Handling Crypto-Specific Challenges

Crypto backtesting has unique challenges that stock market backtesters do not face:

24/7 markets: There are no market closes, so "daily" candles are arbitrary (UTC midnight convention). Make sure your data source and strategy use the same timezone convention.

Exchange-specific data: Different exchanges have different prices, different volumes, and different liquidity. A strategy that works on Binance data may not work on Bybit data. Always backtest on data from the exchange you plan to trade on.

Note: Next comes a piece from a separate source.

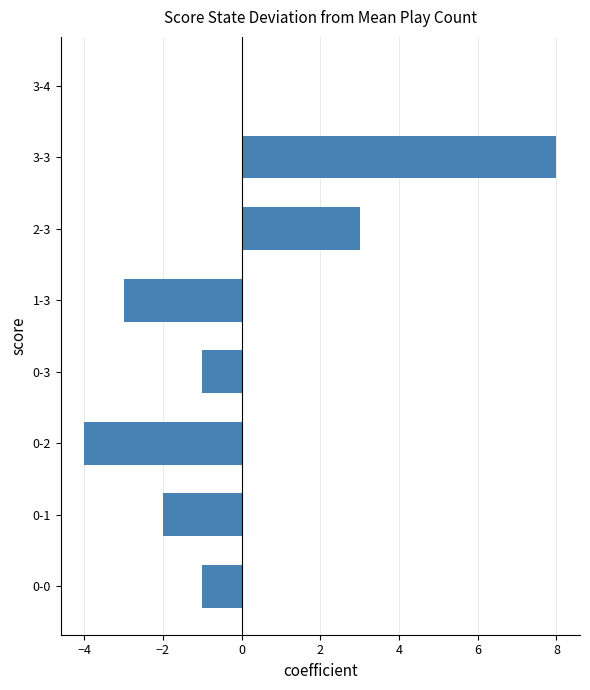

Is it true that the value at 2-3 is 3?

True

Funding rates: In perpetual futures, you pay or receive funding every 8 hours. A strategy that holds positions for days can lose a significant amount to funding fees. Include funding rate costs in your backtest:

def apply_funding_costs(portfolio: Portfolio, avg_funding_rate: float = 0.0001, funding_interval_hours: int = 8):
    for trade in portfolio.trades:
        if trade.exit_time and trade.entry_time:
            holding_hours = (trade.exit_time - trade.entry_time).total_seconds() / 3600
            funding_periods = holding_hours / funding_interval_hours
            funding_cost = trade.size * trade.entry_price * avg_funding_rate * funding_periods
            trade.pnl -= funding_cost

Liquidation risk: Leveraged positions can be liquidated if price moves against you beyond your margin. Your backtester should simulate liquidations to produce realistic results for leveraged strategies.

Running Your First Backtest

Putting it all together:

import ccxt

exchange = ccxt.binance()
ohlcv = exchange.fetch_ohlcv("BTC/USDT", timeframe="4h", limit=1000)

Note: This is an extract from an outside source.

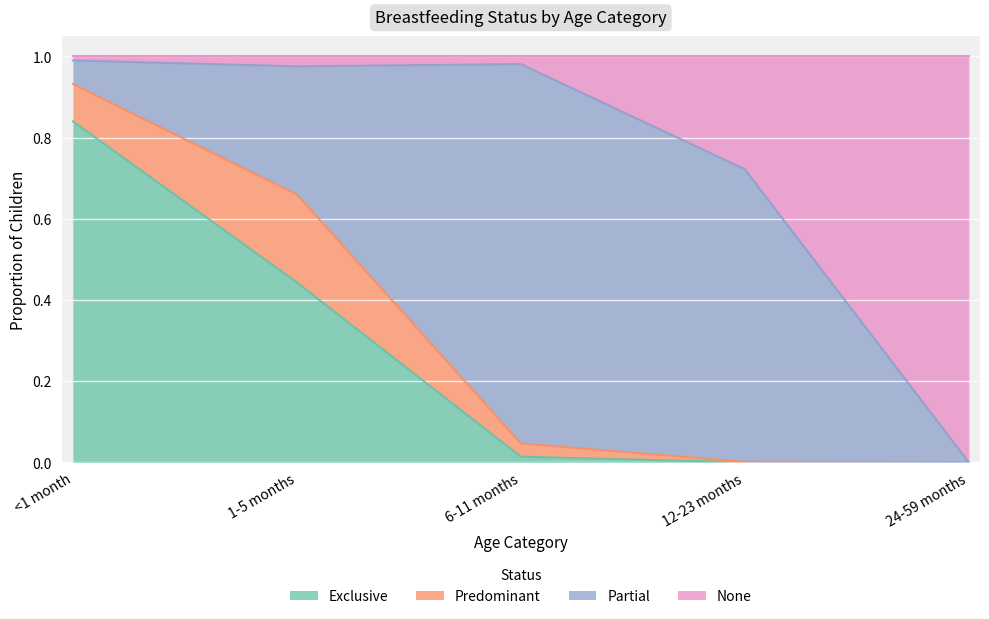

Which category has the highest value in the Exclusive series?

<1 month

df = pd.DataFrame(ohlcv, columns=["timestamp", "open", "high", "low", "close", "volume"])
df["timestamp"] = pd.to_datetime(df["timestamp"], unit="ms")
df.set_index("timestamp", inplace=True)

strategy = SMACrossoverStrategy(fast_period=20, slow_period=50)
engine = BacktestEngine(initial_capital=10000, commission=0.0006, slippage=0.0002)
portfolio = engine.run(df, strategy)
metrics = calculate_metrics(portfolio)

for key, value in metrics.items():
    print(f"{key}: {value}")

Conclusion

A backtest is a hypothesis test, not a crystal ball. It tells you whether a strategy had an edge in the past under specific conditions. Whether that edge persists in the future depends on the robustness of your methodology: proper out-of-sample validation, realistic cost assumptions, and resistance to overfitting.

Build your backtester to be skeptical by default. Include all costs. Use walk-forward validation. And remember the most important rule of backtesting: if the results look too good to be true, they are. A strategy that returns 200% annually in a backtest will not return 200% annually in live trading. But a strategy that returns 15-30% with low drawdowns and consistent walk-forward results is worth deploying. The goal is not to find the perfect backtest. It is to find strategies with a reliable, modest edge that compounds over time.